Magit was created by Marius Vollmer in 2008,[8] with Jonas Bernoulli assuming the role of maintainer in 2013.[9] Since its release, Magit has seen a high degree of community involvement, with 350 individuals[10] having contributed code to this free software project as of September 2020.

In 2018 Magit underwent a Kickstarter funding campaign[11] which aimed to fund the maintainer for a year of work. The fundraising was successful and resulted in the project being the 27th most funded software project on Kickstarter.[12] Since the Kickstarter funded period expired donations are encouraged to support the authors development via direct payments, GitHub's sponsorship program and various other crowdfunding services.[13]

Functionality

A Magit buffer displaying the Emacs git repository's log

Magit aims to encapsulate the entire functionality of Git,[14] and has interfaces for workflows such as:[15]

  • Cloning a repository, and fetching/pulling from it
  • Staging, unstaging, and discarding changes in the worktree
  • Creating commits and pushing them to a remote
  • Creating branches, and either merging or rebasing onto them
    • Magit makes use of Emacs' Ediff to provide 3-way-merge functionality
  • Browsing and bisecting the commit history
  • Creating and applying patches
  • Adding notes and tags to commits

Forges

Magit's Forge provides integration with a number of forges,[16] namely GitHub and GitLab.[17]

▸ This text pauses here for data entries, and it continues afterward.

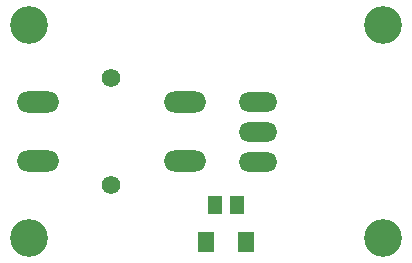
<source format=gtp>
G04 (created by PCBNEW (2013-07-07 BZR 4022)-stable) date 2015/2/26 10:26:18*
%MOIN*%
G04 Gerber Fmt 3.4, Leading zero omitted, Abs format*
%FSLAX34Y34*%
G01*
G70*
G90*
G04 APERTURE LIST*
%ADD10C,0.00590551*%
%ADD11R,0.0511X0.059*%
%ADD12C,0.0614*%
%ADD13O,0.141X0.0705*%
%ADD14O,0.129X0.0645*%
%ADD15C,0.126*%
%ADD16R,0.0551X0.0708*%
G04 APERTURE END LIST*
G54D10*
G54D11*
X23126Y-27250D03*
X23874Y-27250D03*
G54D12*
X19685Y-23028D03*
G54D13*
X22145Y-25783D03*
X17225Y-25783D03*
X22145Y-23823D03*
X17225Y-23823D03*
G54D12*
X19685Y-26578D03*
G54D14*
X24559Y-23803D03*
X24559Y-24803D03*
X24559Y-25803D03*
G54D15*
X16929Y-21259D03*
X28740Y-21259D03*
X16929Y-28346D03*
X28740Y-28346D03*
G54D16*
X22831Y-28500D03*
X24169Y-28500D03*
M02*

</source>
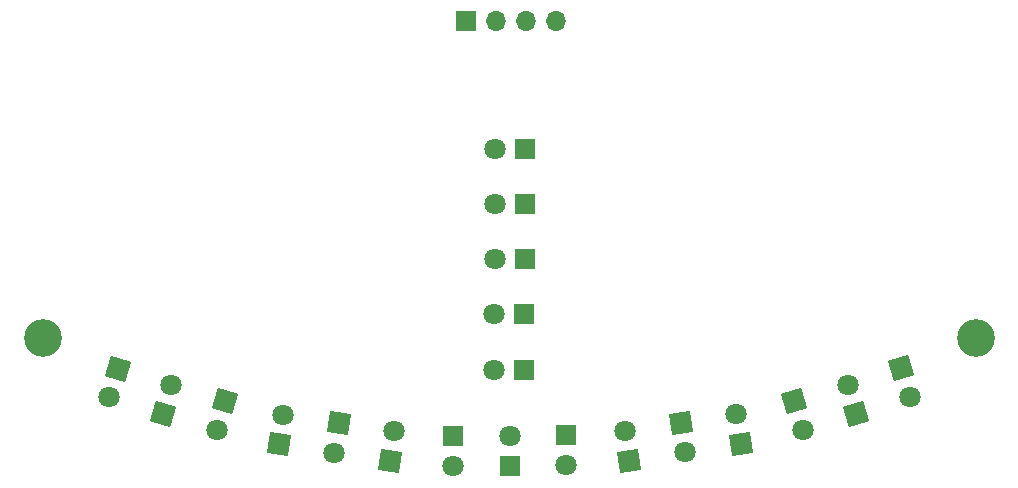
<source format=gbr>
%TF.GenerationSoftware,KiCad,Pcbnew,7.0.9*%
%TF.CreationDate,2025-05-06T13:12:29+09:00*%
%TF.ProjectId,Line_side&back,4c696e65-5f73-4696-9465-266261636b2e,rev?*%
%TF.SameCoordinates,Original*%
%TF.FileFunction,Soldermask,Bot*%
%TF.FilePolarity,Negative*%
%FSLAX46Y46*%
G04 Gerber Fmt 4.6, Leading zero omitted, Abs format (unit mm)*
G04 Created by KiCad (PCBNEW 7.0.9) date 2025-05-06 13:12:29*
%MOMM*%
%LPD*%
G01*
G04 APERTURE LIST*
G04 Aperture macros list*
%AMRotRect*
0 Rectangle, with rotation*
0 The origin of the aperture is its center*
0 $1 length*
0 $2 width*
0 $3 Rotation angle, in degrees counterclockwise*
0 Add horizontal line*
21,1,$1,$2,0,0,$3*%
G04 Aperture macros list end*
%ADD10RotRect,1.800000X1.800000X81.500000*%
%ADD11C,1.800000*%
%ADD12RotRect,1.800000X1.800000X253.000000*%
%ADD13R,1.700000X1.700000*%
%ADD14O,1.700000X1.700000*%
%ADD15R,1.800000X1.800000*%
%ADD16RotRect,1.800000X1.800000X107.000000*%
%ADD17RotRect,1.800000X1.800000X287.000000*%
%ADD18RotRect,1.800000X1.800000X98.500000*%
%ADD19RotRect,1.800000X1.800000X73.000000*%
%ADD20C,3.200000*%
%ADD21RotRect,1.800000X1.800000X278.500000*%
%ADD22RotRect,1.800000X1.800000X261.500000*%
G04 APERTURE END LIST*
D10*
%TO.C,D10*%
X131534026Y-152678362D03*
D11*
X131909462Y-150166262D03*
%TD*%
D12*
%TO.C,Q3*%
X117909496Y-146280516D03*
D11*
X117166872Y-148709530D03*
%TD*%
D13*
%TO.C,J1*%
X147360000Y-116860000D03*
D14*
X149900000Y-116860000D03*
X152440000Y-116860000D03*
X154980000Y-116860000D03*
%TD*%
D15*
%TO.C,Q6*%
X155840000Y-151920000D03*
D11*
X155840000Y-154460000D03*
%TD*%
D16*
%TO.C,D2*%
X180451331Y-150092653D03*
D11*
X179708707Y-147663639D03*
%TD*%
D17*
%TO.C,Q4*%
X184251947Y-146243260D03*
D11*
X184994571Y-148672274D03*
%TD*%
D15*
%TO.C,D6*%
X152365000Y-132330000D03*
D11*
X149825000Y-132330000D03*
%TD*%
D18*
%TO.C,D3*%
X170632337Y-152649416D03*
D11*
X170256901Y-150137316D03*
%TD*%
D17*
%TO.C,Q8*%
X175163336Y-149042841D03*
D11*
X175905960Y-151471855D03*
%TD*%
D19*
%TO.C,D8*%
X121706396Y-150107858D03*
D11*
X122449020Y-147678844D03*
%TD*%
D15*
%TO.C,Q16*%
X152345000Y-127660000D03*
D11*
X149805000Y-127660000D03*
%TD*%
D15*
%TO.C,Q7*%
X152355000Y-136980000D03*
D11*
X149815000Y-136980000D03*
%TD*%
D20*
%TO.C,REF\u002A\u002A*%
X190530000Y-143670000D03*
%TD*%
D10*
%TO.C,D1*%
X140942523Y-154064249D03*
D11*
X141317959Y-151552149D03*
%TD*%
D15*
%TO.C,D5*%
X151080000Y-154490000D03*
D11*
X151080000Y-151950000D03*
%TD*%
D21*
%TO.C,Q10*%
X165570444Y-150847823D03*
D11*
X165945880Y-153359923D03*
%TD*%
D15*
%TO.C,D7*%
X152325000Y-141640000D03*
D11*
X149785000Y-141640000D03*
%TD*%
D22*
%TO.C,Q5*%
X136605809Y-150878247D03*
D11*
X136230373Y-153390347D03*
%TD*%
D20*
%TO.C,REF\u002A\u002A*%
X111590000Y-143700000D03*
%TD*%
D18*
%TO.C,D4*%
X161229752Y-154074864D03*
D11*
X160854316Y-151562764D03*
%TD*%
D15*
%TO.C,Q1*%
X146330000Y-151940000D03*
D11*
X146330000Y-154480000D03*
%TD*%
D15*
%TO.C,Q15*%
X152330000Y-146380000D03*
D11*
X149790000Y-146380000D03*
%TD*%
D12*
%TO.C,Q14*%
X127009802Y-149041844D03*
D11*
X126267178Y-151470858D03*
%TD*%
M02*

</source>
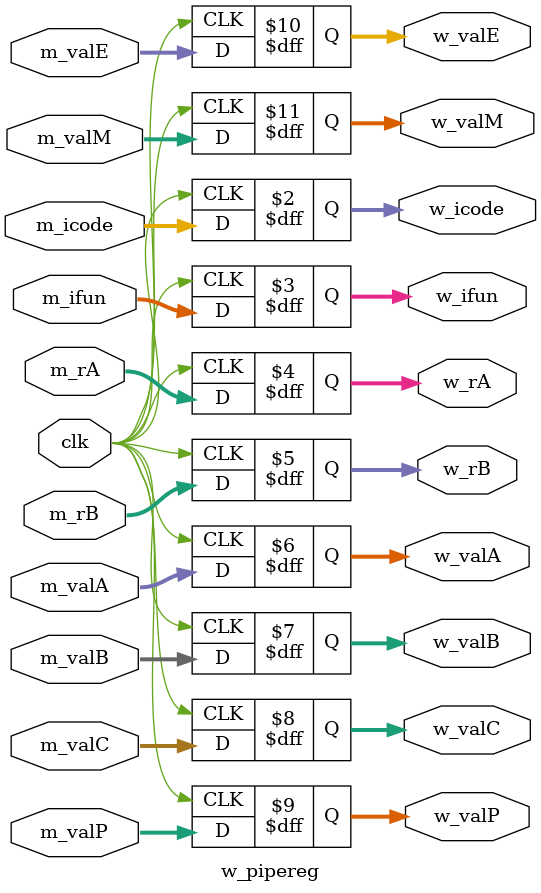
<source format=v>
`timescale 1ps/1ps

module w_pipereg(clk, m_icode, m_ifun, m_rA, m_rB, m_valC, m_valP, m_valA, m_valB, m_valE, m_valM, w_icode, w_ifun, w_rA, w_rB, w_valC, w_valP, w_valA, w_valB, w_valE, w_valM);

    parameter n = 64;
    input clk;
    input [3:0] m_icode, m_ifun;
    input [3:0] m_rA;
    input [3:0] m_rB;
    input [n-1:0] m_valA;
    input [n-1:0] m_valB;
    input [n-1:0] m_valC;
    input [n-1:0] m_valP;
    input [n-1:0] m_valE;
    input [n-1:0] m_valM;
    output reg [3:0] w_icode, w_ifun;
    output reg [3:0] w_rA;
    output reg [3:0] w_rB;
    output reg [n-1:0] w_valA;
    output reg [n-1:0] w_valB;
    output reg [n-1:0] w_valC;
    output reg [n-1:0] w_valP;
    output reg [n-1:0] w_valE;
    output reg [n-1:0] w_valM;

    always @(posedge clk) 
    begin
    w_icode <= m_icode;
    w_ifun <= m_ifun;
    w_rA <= m_rA;
    w_rB <= m_rB;
    w_valC <= m_valC;
    w_valP <= m_valP;
    w_valA <= m_valA;
    w_valB <= m_valB;
    w_valE <= m_valE;
    w_valM <= m_valM;
    end

endmodule

</source>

Partial support is also listed for: Gitea, Gogs, Bitbucket, Gitweb, Cgit, StGit and SourceHut.

Forge currently allows for[18]

  • Fetching topics and notifications
  • Listing topics, issues, pull-requests, notifications, and repositories
  • Creating issues, pull-requests (PRs), PR from an issue, PR reviews, and forks

Reception

Magit is favourably covered in a number of blog posts and tutorials and a talk delivered by former Emacs' maintainer John Wiegley.[19][20][21] It is considered by some to be a "killer app" for Emacs.[22]

Magit is included by default in the Emacs configuration frameworks Spacemacs and Doom Emacs.[23][24]

There has been interest in including Magit as a built-in feature package in Emacs, but there are issues with obtaining FSF copyright assignment from all contributors to the project.[25]

Notes

  1. In part this is a consequence of being designed for GNU Emacs, which itself can operate as a TUI.